INTERVIEW

Hendrix Harris : "La musique a toujours été une thérapie, et elle continue de me sauver…"

Publié le

15 mai 2023

Avec son style dandy assumé, Hendrix Harris, chanteur franco-anglo-jamaïcain de 27 ans, est de retour avec son nouvel EP : Blue, dont la sortie est prévue le 19 mai prochain. Son éducation et son environnement : un mix de plusieurs cultures qui ont façonné sa musique. Aussi à l’aise sur des lignes de rap banger aux rythmes effrénés que sur des love songs beaucoup plus lyriques, ce compositeur autodidacte se raconte, s’écoute et se vit dans ses morceaux. Rencontre.

Hendrix Harris ©Meyabe

Vous avez sorti deux singles. "Erase my Mind" (en feat. TS Graye) en mars, et récemment, "It’s not You". Le 19 mai prochain vous sortez votre 3ème EP avec le label parisien Jazztronicz. Vous devez être impatient ?

C’est cool et je suis excité.  Ça va faire un an et demi que je n’ai pas sorti de projet. Donc ça fait plaisir de dévoiler ça. Et puis cette année c’est mon retour avec un nouveau label, un nouveau setup et j’ai d’autres choses qui sortent en fin d’année.

* [OBJECTIF DE L'EXERCICE]: Rédigez la suite de l'entretien avec Hendrix Harris, en reprenant juste après sa dernière réplique.

* [ENTRÉES FOURNIES]:

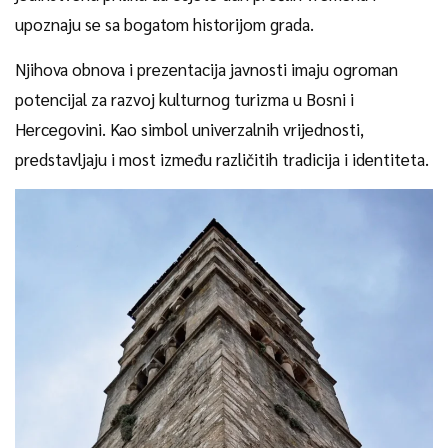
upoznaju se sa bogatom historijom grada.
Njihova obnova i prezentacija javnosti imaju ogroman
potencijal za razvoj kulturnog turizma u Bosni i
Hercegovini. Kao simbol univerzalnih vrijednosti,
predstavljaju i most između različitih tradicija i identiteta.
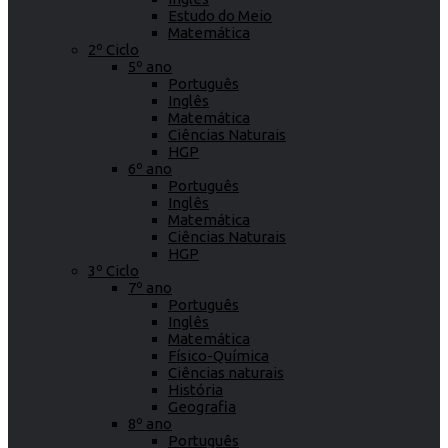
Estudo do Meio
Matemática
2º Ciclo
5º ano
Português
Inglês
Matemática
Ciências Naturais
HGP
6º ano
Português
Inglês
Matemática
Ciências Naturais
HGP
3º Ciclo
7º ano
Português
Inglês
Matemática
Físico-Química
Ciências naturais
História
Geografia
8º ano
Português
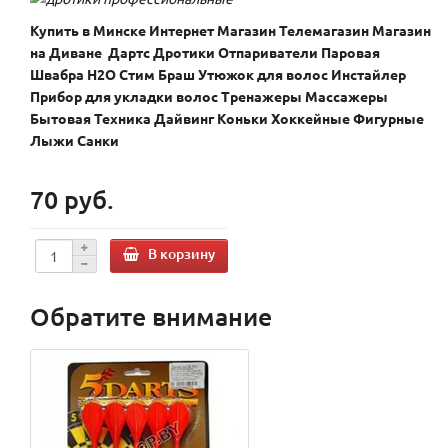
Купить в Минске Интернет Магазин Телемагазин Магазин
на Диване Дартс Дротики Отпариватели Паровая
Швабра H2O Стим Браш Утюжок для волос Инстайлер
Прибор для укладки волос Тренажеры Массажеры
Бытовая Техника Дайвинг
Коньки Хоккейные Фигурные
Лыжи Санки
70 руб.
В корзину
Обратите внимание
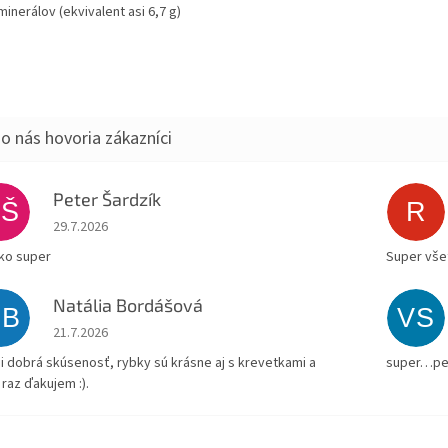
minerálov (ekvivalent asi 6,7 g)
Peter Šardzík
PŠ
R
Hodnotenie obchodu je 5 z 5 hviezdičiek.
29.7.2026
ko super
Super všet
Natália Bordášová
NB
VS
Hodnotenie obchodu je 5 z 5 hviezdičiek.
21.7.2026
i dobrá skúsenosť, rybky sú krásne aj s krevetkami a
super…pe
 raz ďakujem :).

...

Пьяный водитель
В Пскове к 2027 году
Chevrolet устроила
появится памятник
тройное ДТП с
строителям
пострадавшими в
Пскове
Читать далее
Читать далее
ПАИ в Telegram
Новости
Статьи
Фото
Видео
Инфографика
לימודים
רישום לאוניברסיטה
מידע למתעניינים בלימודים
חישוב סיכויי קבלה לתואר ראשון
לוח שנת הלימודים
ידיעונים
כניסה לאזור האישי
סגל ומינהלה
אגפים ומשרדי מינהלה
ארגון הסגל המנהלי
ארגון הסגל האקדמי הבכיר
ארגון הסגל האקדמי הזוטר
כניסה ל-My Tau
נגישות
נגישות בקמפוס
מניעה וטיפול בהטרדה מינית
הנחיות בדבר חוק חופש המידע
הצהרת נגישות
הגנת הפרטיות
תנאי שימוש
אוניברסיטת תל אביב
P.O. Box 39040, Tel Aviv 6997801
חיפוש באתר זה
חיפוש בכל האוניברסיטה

* [RÉPONSE ATTENDUE]:
On travaille combien de temps pour arriver à un EP ? Vous pouvez nous parler de votre processus créatif ?

Ce sont cinq chansons qui vont sortir mais tout est fait en même temps. J’ai trois EP prêts et un album quasiment fini. Certaines chansons datent d’il y a trois ans, faites pendant le confinement, mais tout l’EP aurait pu se faire en trois semaines aussi. Sur une des chansons de Blue, le processus était un peu différent parce que j’ai composé la musique de A à Z avec Lou Berry. Mais sinon je suis chez moi, en général je trippe sur un synthé, je trouve une mélodie, je commence à chanter, je compose et j’enregistre.

J’ai vu que vous jouiez du piano. Vous avez eu une formation musicale ? Comment en êtes-vous arrivé au chant ?

Depuis que j’ai 12 ans, je compose des chansons, et depuis toujours, je chante ! Je n’ai jamais pris de cours. Je viens du rap à la base et je rappais juste sur des instrus. Et puis quand j’étais chez mon père à Paris, il y a 6-7 ans, il y avait un piano. Un jour, je m’ennuyais et j’ai commencé à y jouer. J’ai appris les bases tout seul, juste pour pouvoir jouer des accords. C’est à partir de ce moment-là que j’ai démarré à produire tout seul. Mais sinon je ne jouais aucun instrument, je composais toujours avec des producteurs, je n’étais pas complètement libre.

"Je suis libre, je ne me mets aucune contrainte pour faire plaisir à telle ou telle maison de disque."

Avec un père français, une mère americano-jamaïcaine, ça fait un bon mix de cultures linguistiques. Vous vous sentez plus proche d’une langue ou d’un pays en particulier ?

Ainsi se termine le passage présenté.